Rompí el papel azul con autos estampados (motivo infantil, pero no me importó) y saqué la cajita negra de terciopelo. Subí mis pupilas a las suyas un segundo antes de abrirlo, brillando por la expectativa.
Había... una cadena. Aunque era una gruesa con un balón de baloncesto plateado en la parte de abajo.

—Una cadena —confirmé para mí mismo.

—Y mira por detrás del balón.

Me daba miedo solo sacarla de la caja. Sentía que iba a explotar de emoción, era tan ridículo que me avergoncé de mí mismo.
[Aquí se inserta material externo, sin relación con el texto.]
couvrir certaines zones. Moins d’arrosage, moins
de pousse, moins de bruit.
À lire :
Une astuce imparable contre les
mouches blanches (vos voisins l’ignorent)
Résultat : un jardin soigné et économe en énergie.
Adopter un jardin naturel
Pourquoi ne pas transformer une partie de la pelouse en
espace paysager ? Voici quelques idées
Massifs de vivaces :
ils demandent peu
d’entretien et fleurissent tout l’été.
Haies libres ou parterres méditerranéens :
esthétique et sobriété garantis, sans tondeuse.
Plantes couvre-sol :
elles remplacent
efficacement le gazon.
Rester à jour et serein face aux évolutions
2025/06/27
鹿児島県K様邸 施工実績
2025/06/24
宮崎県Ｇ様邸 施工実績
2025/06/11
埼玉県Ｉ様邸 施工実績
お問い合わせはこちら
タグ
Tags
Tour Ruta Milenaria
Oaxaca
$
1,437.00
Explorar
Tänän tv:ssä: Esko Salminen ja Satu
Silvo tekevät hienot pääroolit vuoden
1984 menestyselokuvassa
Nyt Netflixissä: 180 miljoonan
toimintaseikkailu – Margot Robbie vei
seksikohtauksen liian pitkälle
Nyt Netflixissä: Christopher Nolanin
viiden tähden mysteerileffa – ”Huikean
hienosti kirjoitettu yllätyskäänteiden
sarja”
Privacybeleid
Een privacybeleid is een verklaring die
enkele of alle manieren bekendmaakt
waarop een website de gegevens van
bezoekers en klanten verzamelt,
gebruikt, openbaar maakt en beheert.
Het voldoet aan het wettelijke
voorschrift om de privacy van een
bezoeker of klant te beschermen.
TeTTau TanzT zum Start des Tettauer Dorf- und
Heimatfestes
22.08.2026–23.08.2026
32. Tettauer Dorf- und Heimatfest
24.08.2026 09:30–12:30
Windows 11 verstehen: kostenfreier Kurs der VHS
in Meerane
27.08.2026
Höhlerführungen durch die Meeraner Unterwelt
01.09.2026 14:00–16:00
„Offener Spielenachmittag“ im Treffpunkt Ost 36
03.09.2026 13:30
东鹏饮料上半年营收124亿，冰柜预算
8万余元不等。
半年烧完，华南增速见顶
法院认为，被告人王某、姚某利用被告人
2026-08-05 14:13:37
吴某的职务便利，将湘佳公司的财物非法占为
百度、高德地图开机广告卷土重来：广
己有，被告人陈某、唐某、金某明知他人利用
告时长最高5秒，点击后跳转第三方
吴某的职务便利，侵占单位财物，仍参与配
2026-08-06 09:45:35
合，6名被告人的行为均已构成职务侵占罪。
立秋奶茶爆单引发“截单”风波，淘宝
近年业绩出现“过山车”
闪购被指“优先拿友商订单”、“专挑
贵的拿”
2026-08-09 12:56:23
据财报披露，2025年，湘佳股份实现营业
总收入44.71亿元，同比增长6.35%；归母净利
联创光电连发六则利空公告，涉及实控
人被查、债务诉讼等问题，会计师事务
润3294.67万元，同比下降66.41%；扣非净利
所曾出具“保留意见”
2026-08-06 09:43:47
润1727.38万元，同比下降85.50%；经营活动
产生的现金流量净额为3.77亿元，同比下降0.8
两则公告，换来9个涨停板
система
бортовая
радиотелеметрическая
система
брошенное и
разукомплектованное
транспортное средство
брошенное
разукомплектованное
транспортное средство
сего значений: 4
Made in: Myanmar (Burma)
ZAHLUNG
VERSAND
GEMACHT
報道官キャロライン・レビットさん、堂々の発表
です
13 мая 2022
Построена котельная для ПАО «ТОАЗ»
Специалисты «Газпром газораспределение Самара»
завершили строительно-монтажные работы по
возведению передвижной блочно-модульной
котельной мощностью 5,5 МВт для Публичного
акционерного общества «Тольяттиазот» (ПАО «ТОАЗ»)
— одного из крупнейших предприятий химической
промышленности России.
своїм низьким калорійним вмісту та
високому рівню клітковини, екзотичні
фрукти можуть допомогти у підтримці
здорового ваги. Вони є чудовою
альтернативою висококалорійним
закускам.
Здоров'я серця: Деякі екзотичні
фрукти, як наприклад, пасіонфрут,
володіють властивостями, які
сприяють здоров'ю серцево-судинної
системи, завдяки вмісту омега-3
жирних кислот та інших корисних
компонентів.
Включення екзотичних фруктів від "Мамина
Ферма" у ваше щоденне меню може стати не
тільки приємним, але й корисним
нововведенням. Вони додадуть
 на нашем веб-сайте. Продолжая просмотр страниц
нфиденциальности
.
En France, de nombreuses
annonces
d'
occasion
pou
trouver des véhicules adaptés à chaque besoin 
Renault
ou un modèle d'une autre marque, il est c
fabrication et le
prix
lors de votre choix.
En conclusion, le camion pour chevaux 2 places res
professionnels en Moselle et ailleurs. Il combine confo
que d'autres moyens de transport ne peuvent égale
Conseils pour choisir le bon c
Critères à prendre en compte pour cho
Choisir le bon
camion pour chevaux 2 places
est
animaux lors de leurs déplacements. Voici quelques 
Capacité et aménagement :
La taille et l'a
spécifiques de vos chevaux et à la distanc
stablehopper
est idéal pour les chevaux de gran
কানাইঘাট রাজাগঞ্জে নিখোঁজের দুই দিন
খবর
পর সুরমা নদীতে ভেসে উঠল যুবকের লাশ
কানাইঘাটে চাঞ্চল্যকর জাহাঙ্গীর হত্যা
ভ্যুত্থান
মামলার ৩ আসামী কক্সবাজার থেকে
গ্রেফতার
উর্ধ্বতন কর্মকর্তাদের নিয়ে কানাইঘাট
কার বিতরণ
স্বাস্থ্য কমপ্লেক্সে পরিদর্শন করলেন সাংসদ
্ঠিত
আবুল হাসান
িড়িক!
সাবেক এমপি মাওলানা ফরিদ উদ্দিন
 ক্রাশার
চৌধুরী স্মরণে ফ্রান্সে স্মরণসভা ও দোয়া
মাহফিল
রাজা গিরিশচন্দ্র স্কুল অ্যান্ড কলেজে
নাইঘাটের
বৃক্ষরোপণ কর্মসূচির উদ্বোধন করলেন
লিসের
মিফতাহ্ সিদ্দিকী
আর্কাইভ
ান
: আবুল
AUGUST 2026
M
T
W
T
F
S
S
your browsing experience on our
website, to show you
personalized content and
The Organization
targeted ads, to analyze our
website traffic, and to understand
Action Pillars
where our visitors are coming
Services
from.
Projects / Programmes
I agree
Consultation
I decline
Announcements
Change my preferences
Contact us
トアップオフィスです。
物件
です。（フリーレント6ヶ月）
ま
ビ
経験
Opté por decir algo antes de sacarla, alargando mis nervios.

—Está genial.

—¿Sabes lo difícil que es comprar un obsequio para un chico? Era eso, o literalmente, calcetines.

—Diego tiene una similar —divagué—, es también plateada y gruesa pero el dije es un símbolo de paz, ese circular con las divisiones.

—Sé cuál es el símbolo de paz —intervino con fingida indignación—. Sácala... ¿O no te gustó?

El temor cruzó sus ojos.

—Sí me gustó, está súper.

Estiré mis dedos y tomé la cadena. Mi sonrisa se borró tan pronto como sentí el frío del material.

El don de la empatía nunca se me hizo tan desagradable como en ese momento. Ni siquiera fue malo pero me sentó terriblemente. La sensación al sentir algún objeto es similar a la absorción de una esponja cuando solo la pones sobre el agua y retiene todo lo que su espesor permita. Así eran las emociones para mí, tocar algo y que ese vaho de sentimientos ajenos impregnados en el objeto me invadieran era algo que aturdía, especialmente cuando me tomaba desprevenido y más específicamente cuando venía de alguien que me importaba como Gabriel lo hacía.

Cariño. Algo más profundo que el de amigos. Gusto. Quizás ira o preocupación. Era tanto lo que esa cadena emanaba que me cortó la respiración un momento. Había sentido anteriormente una energía algo parecida en un balón que Joshua me dió: era cariño también, pero era más fraternal, como la energía que emanaba lo que Diego me daba. Pero esto era diferente, era más que amistad aunque menos que amor. Aún así, no sabía cómo reaccionar al respecto.

Ya tenía en mi mente cómo era la energía de Gabriel. La había sentido con varias cosas en su casa, su apego y emoción ya tenían su huella única en mi pensamiento; sin embargo lo primero que hice al tomar la cadena fue pensar que estaba sintiendo lo que no era así que me aventuré a preguntar.

—¿Es nueva?

—Sí. La compramos en un almacén con mamá... —Sentía que mi frente no podía arrugarse más y mis muelas dolían por la presión que les ejercía—. ¿Qué...?

—¿Tú... tú, específicamente tú, la escogiste? —increpé.

La cadena estaba apretada entre mis dedos y esa energía seguía consumiéndome. Se me aguaron los ojos.

—Sí. —El tono gélido de su voz me dio a entender que le pesaba haberlo hecho, aunque no llegué a comprender en ese instante que él pensaba en realidad que yo estaba disgustado—. Si no te gusta, podemos devolverla y ya.

—Debo irme.

Me levanté del césped, guardé rápidamente la cadena en mi bolsillo dejando la caja en el suelo y eché a caminar con prisas con dirección a mi casa.